Attualità discografica

A

WAGNER

Bayreuth 1936

(Brani da Lohen grin, Die Walkure, Siegfried)

Cantanti vari, Orchestra e coro del Festspielhaus di Bayreuth, direttore Hans Tietjen (registrazioni dal vivo: Bayreuth, agosto 1936)

Teldec “”Historic”” 9031-76442-2

 

Come si cantava a Bayreuth nel 1936? Bene, grazie. E sfido. Si era ancora in regime di protezione,

e Bayreuth era per i cantanti wagneriani il punto di arrivo , anzi il punto e basta. Che cosa è cambiato nel frattempo? Molte cose, naturalmente; o semplicemente una: che Bayreuth non e più un punto di arrivo, ma una tappa fra tante, spesso un punto di sospensione… Non è che manchino i cantanti (ma un po’ anche sì, forse, da un certo punto di vista); quel che manca, da quando la specie non è più protetta, è il tipo del cantante da Bayreuth: depositario di uno stile e di una tradizione, garanzia di continuità nelle metamorfosi dell’interpretazione, qualcosa che faceva sembrare unico anche ciò che in realtà non era affatto esclusivo.

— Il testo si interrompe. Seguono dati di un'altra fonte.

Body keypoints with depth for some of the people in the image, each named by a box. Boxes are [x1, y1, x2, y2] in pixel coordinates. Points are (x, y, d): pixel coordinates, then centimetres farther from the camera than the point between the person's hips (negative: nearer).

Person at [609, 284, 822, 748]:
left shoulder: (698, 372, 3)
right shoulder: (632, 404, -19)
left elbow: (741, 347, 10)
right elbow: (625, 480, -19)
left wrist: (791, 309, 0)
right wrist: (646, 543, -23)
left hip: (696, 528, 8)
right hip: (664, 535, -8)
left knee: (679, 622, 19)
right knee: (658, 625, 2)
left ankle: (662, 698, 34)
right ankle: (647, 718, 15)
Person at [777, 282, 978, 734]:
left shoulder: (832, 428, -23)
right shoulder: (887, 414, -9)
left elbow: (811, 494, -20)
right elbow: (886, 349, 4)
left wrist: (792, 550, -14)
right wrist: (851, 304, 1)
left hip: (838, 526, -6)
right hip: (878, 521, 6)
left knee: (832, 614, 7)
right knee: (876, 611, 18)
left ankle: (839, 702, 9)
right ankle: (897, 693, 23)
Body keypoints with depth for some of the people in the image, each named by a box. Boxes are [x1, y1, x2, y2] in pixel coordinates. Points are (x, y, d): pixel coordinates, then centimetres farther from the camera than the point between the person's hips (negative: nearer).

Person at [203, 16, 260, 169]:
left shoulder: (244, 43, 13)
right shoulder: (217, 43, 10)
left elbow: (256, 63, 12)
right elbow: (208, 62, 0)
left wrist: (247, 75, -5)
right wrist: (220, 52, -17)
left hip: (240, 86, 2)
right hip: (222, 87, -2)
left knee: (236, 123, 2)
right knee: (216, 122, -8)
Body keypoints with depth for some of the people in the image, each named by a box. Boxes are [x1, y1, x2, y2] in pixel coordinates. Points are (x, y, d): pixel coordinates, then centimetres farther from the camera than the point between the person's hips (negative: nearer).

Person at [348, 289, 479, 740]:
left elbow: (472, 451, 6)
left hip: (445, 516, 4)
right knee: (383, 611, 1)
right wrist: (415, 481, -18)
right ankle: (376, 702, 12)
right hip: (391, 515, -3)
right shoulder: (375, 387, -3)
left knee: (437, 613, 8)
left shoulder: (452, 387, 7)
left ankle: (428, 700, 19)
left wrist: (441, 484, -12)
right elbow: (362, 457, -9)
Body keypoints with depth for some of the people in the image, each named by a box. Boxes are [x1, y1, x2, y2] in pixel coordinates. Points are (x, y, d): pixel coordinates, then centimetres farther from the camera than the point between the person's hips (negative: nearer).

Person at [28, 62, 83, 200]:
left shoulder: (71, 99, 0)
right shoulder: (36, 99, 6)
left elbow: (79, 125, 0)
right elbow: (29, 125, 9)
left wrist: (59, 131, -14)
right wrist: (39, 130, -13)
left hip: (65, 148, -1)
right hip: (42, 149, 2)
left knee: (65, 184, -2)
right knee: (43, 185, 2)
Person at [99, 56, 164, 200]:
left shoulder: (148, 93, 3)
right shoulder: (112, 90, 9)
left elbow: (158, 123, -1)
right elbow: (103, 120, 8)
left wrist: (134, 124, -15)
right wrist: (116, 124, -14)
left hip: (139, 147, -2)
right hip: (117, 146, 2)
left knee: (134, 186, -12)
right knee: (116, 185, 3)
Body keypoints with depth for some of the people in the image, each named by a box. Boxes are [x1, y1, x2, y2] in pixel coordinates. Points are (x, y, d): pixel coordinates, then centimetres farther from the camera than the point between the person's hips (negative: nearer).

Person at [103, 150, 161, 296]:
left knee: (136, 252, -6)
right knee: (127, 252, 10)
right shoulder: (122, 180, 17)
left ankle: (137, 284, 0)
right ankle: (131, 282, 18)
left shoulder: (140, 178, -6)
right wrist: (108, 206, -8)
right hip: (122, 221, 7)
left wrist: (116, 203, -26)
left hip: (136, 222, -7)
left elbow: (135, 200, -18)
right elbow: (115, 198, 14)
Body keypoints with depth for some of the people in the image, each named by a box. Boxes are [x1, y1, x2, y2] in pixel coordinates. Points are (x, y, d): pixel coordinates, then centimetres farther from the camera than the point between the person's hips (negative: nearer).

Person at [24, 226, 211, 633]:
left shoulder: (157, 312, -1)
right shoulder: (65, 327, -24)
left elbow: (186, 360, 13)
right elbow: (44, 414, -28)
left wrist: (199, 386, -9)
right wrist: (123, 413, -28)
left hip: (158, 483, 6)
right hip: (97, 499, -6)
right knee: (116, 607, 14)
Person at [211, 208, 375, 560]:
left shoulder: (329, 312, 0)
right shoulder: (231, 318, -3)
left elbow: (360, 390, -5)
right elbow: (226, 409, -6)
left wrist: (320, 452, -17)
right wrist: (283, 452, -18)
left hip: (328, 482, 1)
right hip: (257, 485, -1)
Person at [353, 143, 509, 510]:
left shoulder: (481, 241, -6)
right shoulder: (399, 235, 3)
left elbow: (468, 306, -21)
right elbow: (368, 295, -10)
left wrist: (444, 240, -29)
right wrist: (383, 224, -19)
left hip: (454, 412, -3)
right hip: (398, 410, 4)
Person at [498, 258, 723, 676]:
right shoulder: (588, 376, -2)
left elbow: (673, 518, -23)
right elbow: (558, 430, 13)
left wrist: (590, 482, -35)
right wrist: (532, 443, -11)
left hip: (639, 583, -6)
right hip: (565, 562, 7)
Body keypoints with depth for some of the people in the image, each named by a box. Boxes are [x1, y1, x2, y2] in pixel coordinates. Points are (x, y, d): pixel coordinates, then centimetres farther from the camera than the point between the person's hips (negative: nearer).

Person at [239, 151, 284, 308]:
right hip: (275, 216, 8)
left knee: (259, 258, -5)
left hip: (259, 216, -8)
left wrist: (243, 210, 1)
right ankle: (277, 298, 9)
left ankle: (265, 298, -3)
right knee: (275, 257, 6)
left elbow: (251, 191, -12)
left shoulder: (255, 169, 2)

Prendete il caso di questo documento. Chiamato a reggere le sorti del Festival in un periodo di trapasso, Hans Tietjen, sovrintendente generale dei Teatri di Stato Prussiani, vi portò con se tutti i migliori cantanti dell’Opera di Berlino. Alcuni debuttavano a Bayreuth, ma era come se vi avessero cantato sempre: giunti a Bayreuth, diventavano automaticamente cantanti da Bayreuth. Nel 1936 Tietjen, regista non meno che direttore, allestì il Lohengrin, che sulla “”verde collina”” non si dava più dal 1909: nel cast figuravano Maria Muller (Elsa), Margarete Klose (Ortrud), Franz Volker (Lohengrin), Jaro Prohaska (Telramund) e Josef von Manowarda (re Heinrich). I brani da questa ripresa sono i pezzi forte del disco. Impressionanti per due motivi. Il primo è il peso specifico delle voci: spessore, volume, intensità. Il secondo riguarda lo stile: monolitico, ieratico, rituale. E in quest’ambito, ma solo in questo, epico e non lirico, ricco di tensioni e di sfumature, di gradazioni e di accenti. Un solo tempo, ma così ampio da lasciare senza fiato: anche le sottigliezze sembrano tagliate con l’accetta, segnali inequivocabili di una concezione in bianco e nero.

A Bayreuth, nel 1936, i cantanti erano ancora i protagonisti assoluti della scena. Ci par di vedere i gesti, mentre cantano: anche quelli senza mezze misure, pochi ma significativi. Tutto il resto viene dopo: l’orchestra invisibile che procede a ondate, contrastando per mettere in rilievo i punti decisivi in cui l’acuto diviene epifania di una rivelazione. E sono momenti bellissimi, perchè raggiunti con la proprietà dell’immodificabile. Si tendeva a questi vertici, e si era abituati a sentirli non come una conquista ma come la base di nuovi vertici: su, su, all’infinito. Di lì cominciava Wagner, senza confini sulla terra. Niente di umano perfino nel modo in cui Franz Volker e Maria Muller cantarono allora il duetto del riconoscimento di Siegmund e Sieglinde nel primo atto della Walkure; e sinistramente eroica, da brividi, la scena in cui Siegfried forgiò la spada il 20 agosto 1936, tale da farci davvero pensare per un attimo alla follia della superbia smisurata di quel “”Notung, Notung! Neidtiches Schwert!”” intonato da Max Lorenz: e che differenza tra la sua voce che reclama un impero e quella grifagna, petulante di Erich Zimmermann, Mime, ridicolo homunculus.

Oggi che abbiamo riportato Wagner sulla terra, spostando la nostra attenzione dai cantanti ai direttori d’orchestra e ai regimi, a cui chiediamo un Wagner piu articolato, variegato e complesso, la vecchia Bayreuth a una tentazione irresistibile cui a difficile sottrarsi nel volo della fantasia, pur sapendo che quel tempo non ritornerà Mitico, ormai, anch’esso.